### Document text
Judge PERLEY further says, page 293, — "In such cases the special powers thus granted are not held by the particular town or city under the general law, and as one of the political divisions of the country. The public duty grows out of the special grant of power, and though held and exercised by a town or city, the nature of the power granted is the same as if a like power had been conferred on a private corporation created to answer the same public object; and the cases above referred to hold the town or city liable to a civil action for neglect to perform a public duty arising from the grant of the special power in the same way, and, as I understand them, upon the same grounds and reasons as private corporations are held, which are clothed with the same powers and bound to the performance of the same public duties. So far as I have had opportunity to examine this class of cases, they appear to go upon the ground that the special power, though no direct pecuniary profit may be derived from it, is granted as an immunity and peculiar privilege for the benefit of the particular town or city, and is accepted, as in the case of a private corporation, upon the implied condition of performing the public duties imposed by and growing out of it. Henley v. Lyme Regis, 1 Bing. N.C. 222; Mears v. Wilmington, 9 Ired. 73; Mayor, c., of New York v. Bailey, 2 Den. 456."

### Written task A
Render this sentence from the Judge Perley excerpt in Spanish: "In such cases the special powers thus granted are not held by the particular town or city under the general law, and as one of the political divisions of the country."
### Written task B
According to the Judge Perley excerpt, on what page does Judge Perley make these remarks?
### Written task C
Write what comes next in the Judge Perley excerpt, picking up after its closing list of cited cases.

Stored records
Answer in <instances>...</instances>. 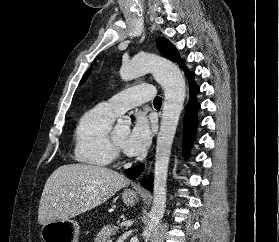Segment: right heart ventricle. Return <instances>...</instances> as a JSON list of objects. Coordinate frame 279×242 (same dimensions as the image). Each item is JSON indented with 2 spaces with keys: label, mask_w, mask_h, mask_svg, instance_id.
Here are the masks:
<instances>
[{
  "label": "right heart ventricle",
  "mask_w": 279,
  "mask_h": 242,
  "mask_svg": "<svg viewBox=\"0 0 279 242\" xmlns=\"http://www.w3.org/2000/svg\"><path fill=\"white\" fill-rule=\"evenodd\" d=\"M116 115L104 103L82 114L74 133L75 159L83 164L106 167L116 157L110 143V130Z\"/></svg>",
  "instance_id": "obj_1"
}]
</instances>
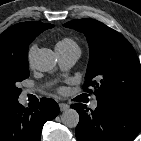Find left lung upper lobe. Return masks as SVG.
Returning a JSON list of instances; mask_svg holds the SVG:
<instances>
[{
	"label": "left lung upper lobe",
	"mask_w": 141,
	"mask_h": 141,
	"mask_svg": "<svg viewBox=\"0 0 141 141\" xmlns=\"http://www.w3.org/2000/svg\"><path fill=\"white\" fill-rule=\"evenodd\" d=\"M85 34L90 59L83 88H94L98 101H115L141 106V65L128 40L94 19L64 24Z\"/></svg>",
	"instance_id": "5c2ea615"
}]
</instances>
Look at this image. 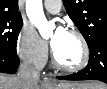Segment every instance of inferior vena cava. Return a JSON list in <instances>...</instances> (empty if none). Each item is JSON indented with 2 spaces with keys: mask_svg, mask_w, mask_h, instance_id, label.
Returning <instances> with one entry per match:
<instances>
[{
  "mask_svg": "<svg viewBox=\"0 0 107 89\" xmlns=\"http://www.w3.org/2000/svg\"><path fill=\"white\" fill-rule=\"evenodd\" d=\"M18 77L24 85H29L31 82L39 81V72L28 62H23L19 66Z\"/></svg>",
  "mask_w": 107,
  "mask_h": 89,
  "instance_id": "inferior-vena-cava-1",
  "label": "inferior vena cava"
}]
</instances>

### Response A
En tales casos, las facultades especiales así otorgadas no las ostenta el pueblo o la ciudad en particular en virtud de la ley general, ni como una de las divisiones políticas del país.

### Response B
Page 293.

### Response C
It is well settled that a private action cannot be maintained against a town, or other quasi corporation, for a neglect of corporate duty, unless such action be given by statute. Riddle v. Proprietors of locks Canals,7 Mass. 187; Mower v. Leicester, 9 Mass. 247. "This rule of law, however, is of limited application. It is applied, in case of towns, only to the neglect or omission of a town to perform those duties which are imposed on all towns without their corporate assent, and exclusively for public purposes, and not to the neglect of those obligations which a town incurs when a special duty is imposed on it with its consent, express or implied, or a special authority is conferred on it at its request. In the latter cases, a town is subject to the same liabilities for the neglect of those special duties to which private corporations would be if the same duties were imposed or the same authority were conferred on them, including their liability for the wrongful neglect as well as the wrongful acts of their officers and agents." Bigelow v. Randolph, 14 Gray 541.

Child v. Boston, 4 Allen 41, is a case much in point, where it was held that sewers when constructed become the property of the city, and the duty of keeping them in repair devolves on the city; and the city is responsible for negligently suffering them to occasion a nuisance to the estates of the citizens whose private drains enter into them, if the nuisance does not result from their original plan of construction, and could be avoided by keeping them in proper condition. The plaintiff's drain entered the defendants' common sewer, which had its outlet *Page 295 in the south bay at the depth of some feet below high water. By means of a waste weir, the sewer was constructed to discharge into the empty basin in the back bay when the outlet into the south bay was closed by the tide, and the water in the sewer had risen high enough to reach the waste weir. The proprietors filled in against the sewer in the back bay, thereby preventing the discharge through the waste weir and the plaintiff's premises were flowed in consequence. HOAR, J., remarked, — "Here a special authority was conferred and accepted, involving important relations to individual proprietors of land, and entire control of an easement of such a nature that negligence might not only deprive those interested of a benefit which it was designed to afford, and for which they had paid, but produce consequences actively and directly pernicious. The duty to keep the sewer free from obstructions was a ministerial duty, and the defendants were liable for negligence in its exercise to any person to whom their negligence occasioned an injury."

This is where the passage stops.